━━━ Available data ━━━

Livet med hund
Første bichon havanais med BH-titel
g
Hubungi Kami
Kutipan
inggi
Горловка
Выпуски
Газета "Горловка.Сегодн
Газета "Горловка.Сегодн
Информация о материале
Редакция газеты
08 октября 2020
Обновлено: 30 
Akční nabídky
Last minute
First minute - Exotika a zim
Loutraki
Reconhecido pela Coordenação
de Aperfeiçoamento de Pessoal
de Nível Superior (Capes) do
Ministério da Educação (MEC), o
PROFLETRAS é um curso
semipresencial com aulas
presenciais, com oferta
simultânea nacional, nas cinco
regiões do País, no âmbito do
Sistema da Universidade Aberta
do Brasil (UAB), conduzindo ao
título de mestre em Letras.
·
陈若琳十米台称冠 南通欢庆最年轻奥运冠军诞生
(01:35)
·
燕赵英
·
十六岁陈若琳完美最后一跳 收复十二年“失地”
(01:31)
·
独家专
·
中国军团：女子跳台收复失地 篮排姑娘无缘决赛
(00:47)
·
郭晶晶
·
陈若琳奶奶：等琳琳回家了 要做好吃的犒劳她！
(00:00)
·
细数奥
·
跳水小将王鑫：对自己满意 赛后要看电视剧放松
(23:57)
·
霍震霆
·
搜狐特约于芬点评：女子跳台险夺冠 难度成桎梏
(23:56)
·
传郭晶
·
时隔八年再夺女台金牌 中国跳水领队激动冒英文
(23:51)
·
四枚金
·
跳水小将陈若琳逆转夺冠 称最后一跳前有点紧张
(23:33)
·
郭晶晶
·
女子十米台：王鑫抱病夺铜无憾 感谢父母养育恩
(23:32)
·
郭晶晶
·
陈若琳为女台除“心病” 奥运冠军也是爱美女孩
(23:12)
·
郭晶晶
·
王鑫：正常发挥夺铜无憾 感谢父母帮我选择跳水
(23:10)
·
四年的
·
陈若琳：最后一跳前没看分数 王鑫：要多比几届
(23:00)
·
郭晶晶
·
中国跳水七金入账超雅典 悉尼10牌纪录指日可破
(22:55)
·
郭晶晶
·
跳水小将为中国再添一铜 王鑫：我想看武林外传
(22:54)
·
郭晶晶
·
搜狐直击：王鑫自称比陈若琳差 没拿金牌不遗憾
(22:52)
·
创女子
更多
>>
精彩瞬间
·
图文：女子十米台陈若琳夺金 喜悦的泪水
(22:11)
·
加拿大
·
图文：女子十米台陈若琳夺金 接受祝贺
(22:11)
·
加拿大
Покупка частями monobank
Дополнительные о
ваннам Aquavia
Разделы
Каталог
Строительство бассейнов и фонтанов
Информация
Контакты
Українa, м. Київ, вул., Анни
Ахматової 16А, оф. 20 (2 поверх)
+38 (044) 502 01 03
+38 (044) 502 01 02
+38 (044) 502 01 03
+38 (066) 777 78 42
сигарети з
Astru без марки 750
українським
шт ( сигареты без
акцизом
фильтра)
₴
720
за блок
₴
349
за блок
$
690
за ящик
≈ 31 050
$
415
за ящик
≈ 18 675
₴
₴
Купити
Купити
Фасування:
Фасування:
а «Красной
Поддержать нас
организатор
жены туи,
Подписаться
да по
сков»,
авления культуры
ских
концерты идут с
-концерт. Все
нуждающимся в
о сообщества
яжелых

━━━

* Exercise requirements:
Write out every line of the rows above, keeping each character, line break, and punctuation mark unchanged.

* Result of the exercise:
Livet med hund
Første bichon havanais med BH-titel
g
Hubungi Kami
Kutipan
inggi
Горловка
Выпуски
Газета "Горловка.Сегодн
Газета "Горловка.Сегодн
Информация о материале
Редакция газеты
08 октября 2020
Обновлено: 30 
Akční nabídky
Last minute
First minute - Exotika a zim
Loutraki
Reconhecido pela Coordenação
de Aperfeiçoamento de Pessoal
de Nível Superior (Capes) do
Ministério da Educação (MEC), o
PROFLETRAS é um curso
semipresencial com aulas
presenciais, com oferta
simultânea nacional, nas cinco
regiões do País, no âmbito do
Sistema da Universidade Aberta
do Brasil (UAB), conduzindo ao
título de mestre em Letras.
·
陈若琳十米台称冠 南通欢庆最年轻奥运冠军诞生
(01:35)
·
燕赵英
·
十六岁陈若琳完美最后一跳 收复十二年“失地”
(01:31)
·
独家专
·
中国军团：女子跳台收复失地 篮排姑娘无缘决赛
(00:47)
·
郭晶晶
·
陈若琳奶奶：等琳琳回家了 要做好吃的犒劳她！
(00:00)
·
细数奥
·
跳水小将王鑫：对自己满意 赛后要看电视剧放松
(23:57)
·
霍震霆
·
搜狐特约于芬点评：女子跳台险夺冠 难度成桎梏
(23:56)
·
传郭晶
·
时隔八年再夺女台金牌 中国跳水领队激动冒英文
(23:51)
·
四枚金
·
跳水小将陈若琳逆转夺冠 称最后一跳前有点紧张
(23:33)
·
郭晶晶
·
女子十米台：王鑫抱病夺铜无憾 感谢父母养育恩
(23:32)
·
郭晶晶
·
陈若琳为女台除“心病” 奥运冠军也是爱美女孩
(23:12)
·
郭晶晶
·
王鑫：正常发挥夺铜无憾 感谢父母帮我选择跳水
(23:10)
·
四年的
·
陈若琳：最后一跳前没看分数 王鑫：要多比几届
(23:00)
·
郭晶晶
·
中国跳水七金入账超雅典 悉尼10牌纪录指日可破
(22:55)
·
郭晶晶
·
跳水小将为中国再添一铜 王鑫：我想看武林外传
(22:54)
·
郭晶晶
·
搜狐直击：王鑫自称比陈若琳差 没拿金牌不遗憾
(22:52)
·
创女子
更多
>>
精彩瞬间
·
图文：女子十米台陈若琳夺金 喜悦的泪水
(22:11)
·
加拿大
·
图文：女子十米台陈若琳夺金 接受祝贺
(22:11)
·
加拿大
Покупка частями monobank
Дополнительные о
ваннам Aquavia
Разделы
Каталог
Строительство бассейнов и фонтанов
Информация
Контакты
Українa, м. Київ, вул., Анни
Ахматової 16А, оф. 20 (2 поверх)
+38 (044) 502 01 03
+38 (044) 502 01 02
+38 (044) 502 01 03
+38 (066) 777 78 42
сигарети з
Astru без марки 750
українським
шт ( сигареты без
акцизом
фильтра)
₴
720
за блок
₴
349
за блок
$
690
за ящик
≈ 31 050
$
415
за ящик
≈ 18 675
₴
₴
Купити
Купити
Фасування:
Фасування:
а «Красной
Поддержать нас
организатор
жены туи,
Подписаться
да по
сков»,
авления культуры
ских
концерты идут с
-концерт. Все
нуждающимся в
о сообщества
яжелых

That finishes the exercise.